Mount a bullet trap on a gong and how far it moves will be a lot closer. 

gatnerd

From: gatnerd

6-Aug

JesseH1234 said:

Another fly in the energy ointment is that when it comes to dangerous game, everyone reverts back to the oldie but goodie big slow bullet calibers, when a lighter/faster bullet gun with similar energy would be a much handier and lighter kicking weapon.... which in itself presents another paradox.  All this "energy" cannot be free.  Maybe I am just dense but I doubt I was the only one a bit confused by this. 

Just to ruin this a bit more, but all of the 'dangerous game' cartridges also have a shit ton of energy and plenty of velocity. 

The most common, globally rated (from Africa to Alaska) dangerous game round is the .375 H&H.

300gr @ 2560fps = 4,365 ft/lbs of energy. 

QuintusO

From: QuintusO

6-Aug

If that were the case, I should be dead.

https://youtu.be/X7EWKiXct48

No, momentum does not equal "power". Not at all. Energy is a much better indicator, but it's not the only factor.

In reply toRe: msg 1
JesseH1234

From: JesseH1234

6-Aug

JesseH1234 said:

I know this is going to generate a bajillion "but stopping power" type replies.

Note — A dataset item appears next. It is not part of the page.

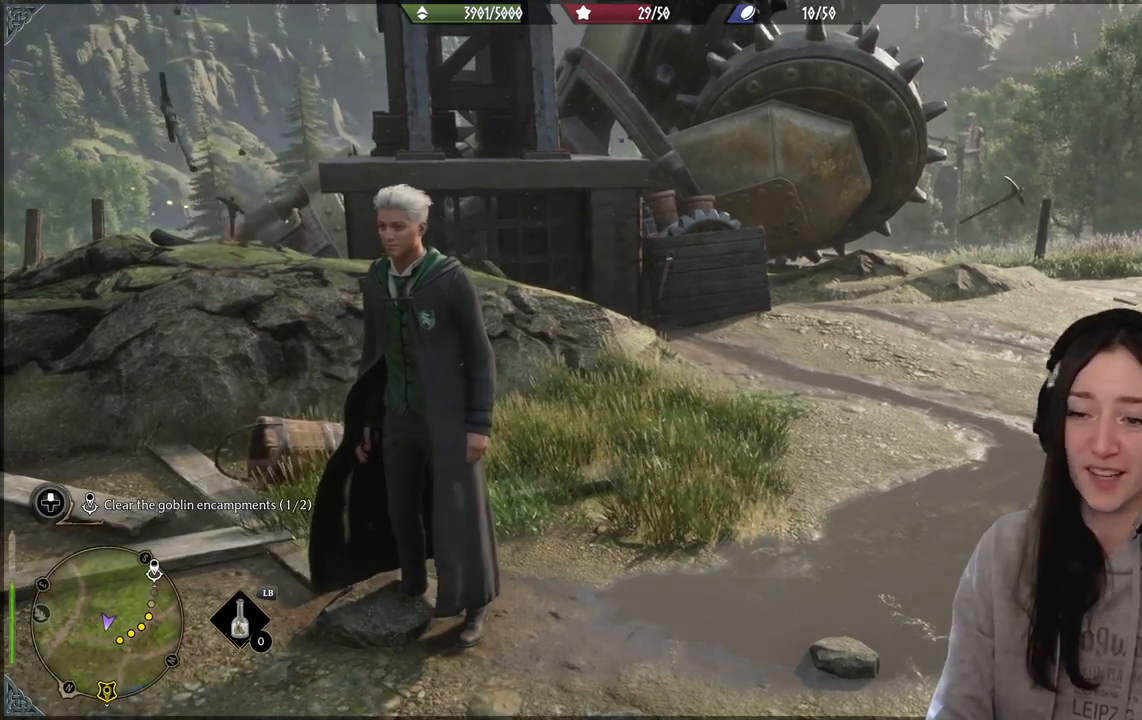
{"buttons": [], "left_stick": "up-right", "right_stick": "center", "events": [[133, "right_stick", "down-left"], [150, "left_stick", "up-right"], [333, "right_stick", "center"]]}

It's almost like I'm psychic or something. 

QuintusO

From: QuintusO

6-Aug

Having a bunch of experts correct you doesn't mean you're psychic, it means you're wrong.

You think NOBODY here has considered momentum before? I've empirically tested it. There is no correlation to lethality. The theory doesn't even make sense because momentum is conserved.

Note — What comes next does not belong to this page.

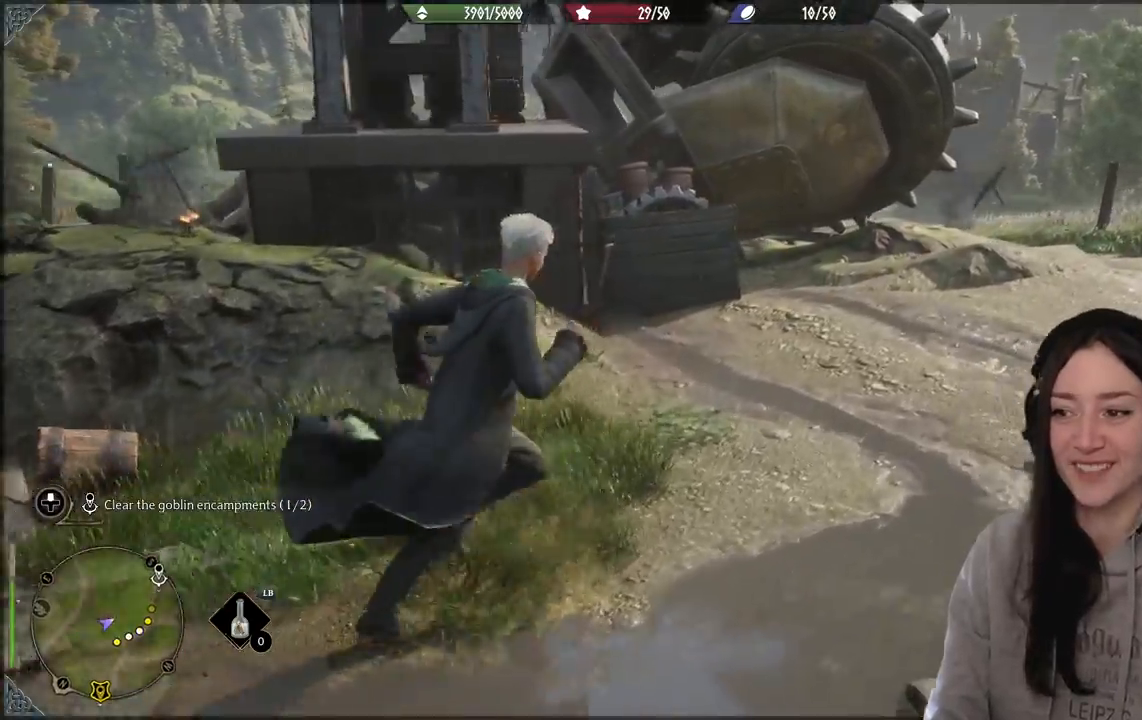
{"buttons": [], "left_stick": "up-right", "right_stick": "right", "events": [[83, "right_stick", "down-right"], [183, "right_stick", "center"], [417, "right_stick", "right"]]}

You're not a poor persecuted genius riling up the academy, you're spouting factually inaccurate half baked thrice-debunked BS and wondering why there's pushback.

QuintusO

From: QuintusO

6-Aug

There's a very large disconnect in your logic where you ally the Newtonian elastic collision dynamics with lethality. They are not allied. The momentum of a .30-06 gunshot that stops in the target will only accelerate a 200lb adult male to a speed of about 0.2 miles per hour, yet that round is highly lethal. It is lethal because of the work it does on the target, and an object's capacity to perform work is expressed by its kinetic energy:

https://www.thefirearmblog.com/blog/2016/07/16/ballistics-201-introducing-new-way-thinking-terminal-effectiveness-force-energy-work/

https://www.thefirearmblog.com/blog/2016/07/17/ballistics-201-introducing-new-way-thinking-terminal-effectiveness-energy-budget/

Also, you make a very serious error in that you mistakenly take "ft-lbs" to mean the ability to move X pounds mass 1 foot. That is incorrect, "foot-pounds" is more properly called "foot-pounds FORCE", as it is an expression of the ability to do work equivalent to to that many pounds force exerted over one foot of distance.

RovingPedant

From: RovingPedant

6-Aug

Energy, momentum and power are all well defined and understood properties. I don’t know why you would feel the need to redefine them and put them in quotes.